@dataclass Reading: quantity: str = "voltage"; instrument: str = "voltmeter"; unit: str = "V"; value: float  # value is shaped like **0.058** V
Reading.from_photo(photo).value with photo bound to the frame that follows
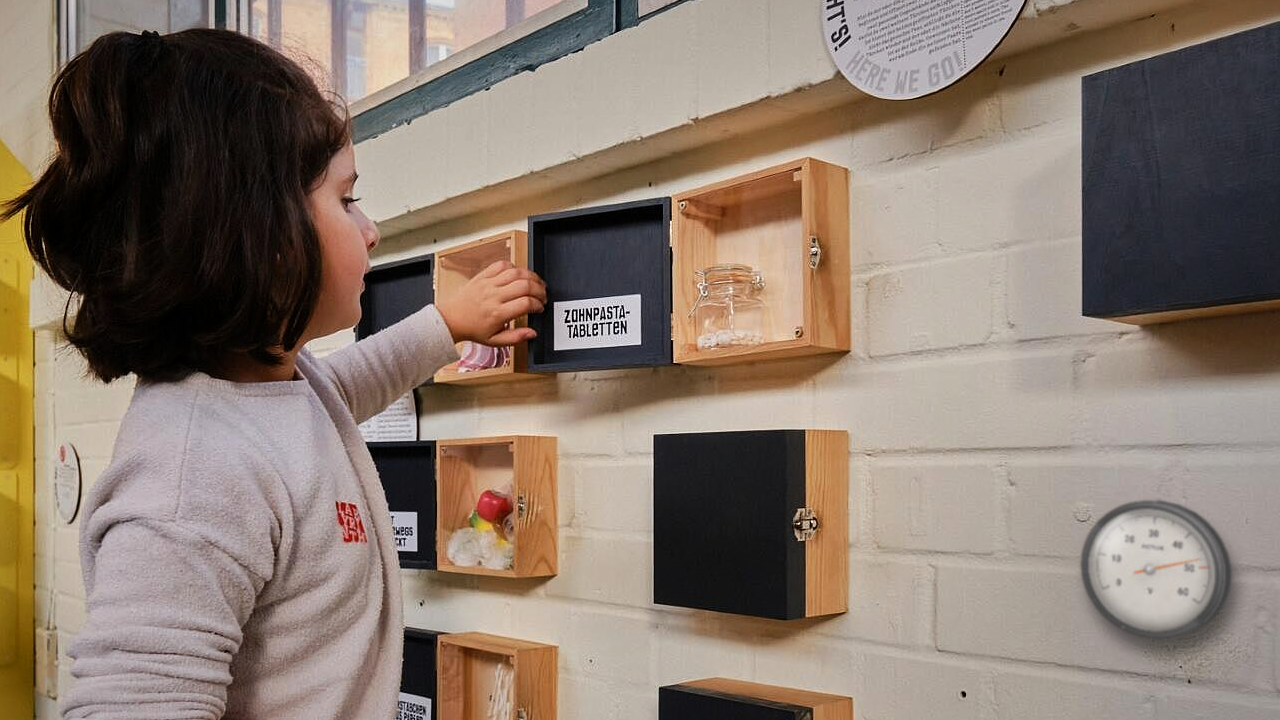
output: **47.5** V
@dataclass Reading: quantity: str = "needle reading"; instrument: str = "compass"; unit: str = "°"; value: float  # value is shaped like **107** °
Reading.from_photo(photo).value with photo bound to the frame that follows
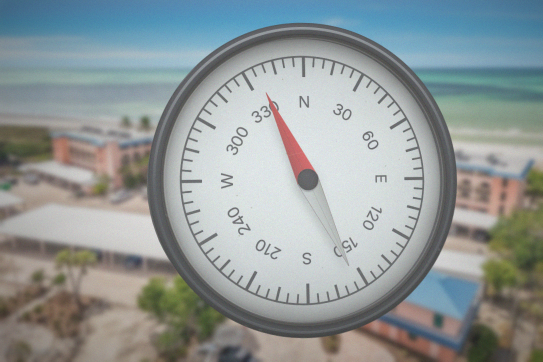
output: **335** °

WHAT THE TASK ASKS
Recast each line of the listing above as a JSON list of strings, one string per line, with blank lines omitted. Leave the pictures out of the answer.

SOLUTION TO THIS TASK
[
  "@dataclass Reading: quantity: str = \"voltage\"; instrument: str = \"voltmeter\"; unit: str = \"V\"; value: float  # value is shaped like **0.058** V",
  "Reading.from_photo(photo).value with photo bound to the frame that follows",
  "output: **47.5** V",
  "@dataclass Reading: quantity: str = \"needle reading\"; instrument: str = \"compass\"; unit: str = \"°\"; value: float  # value is shaped like **107** °",
  "Reading.from_photo(photo).value with photo bound to the frame that follows",
  "output: **335** °"
]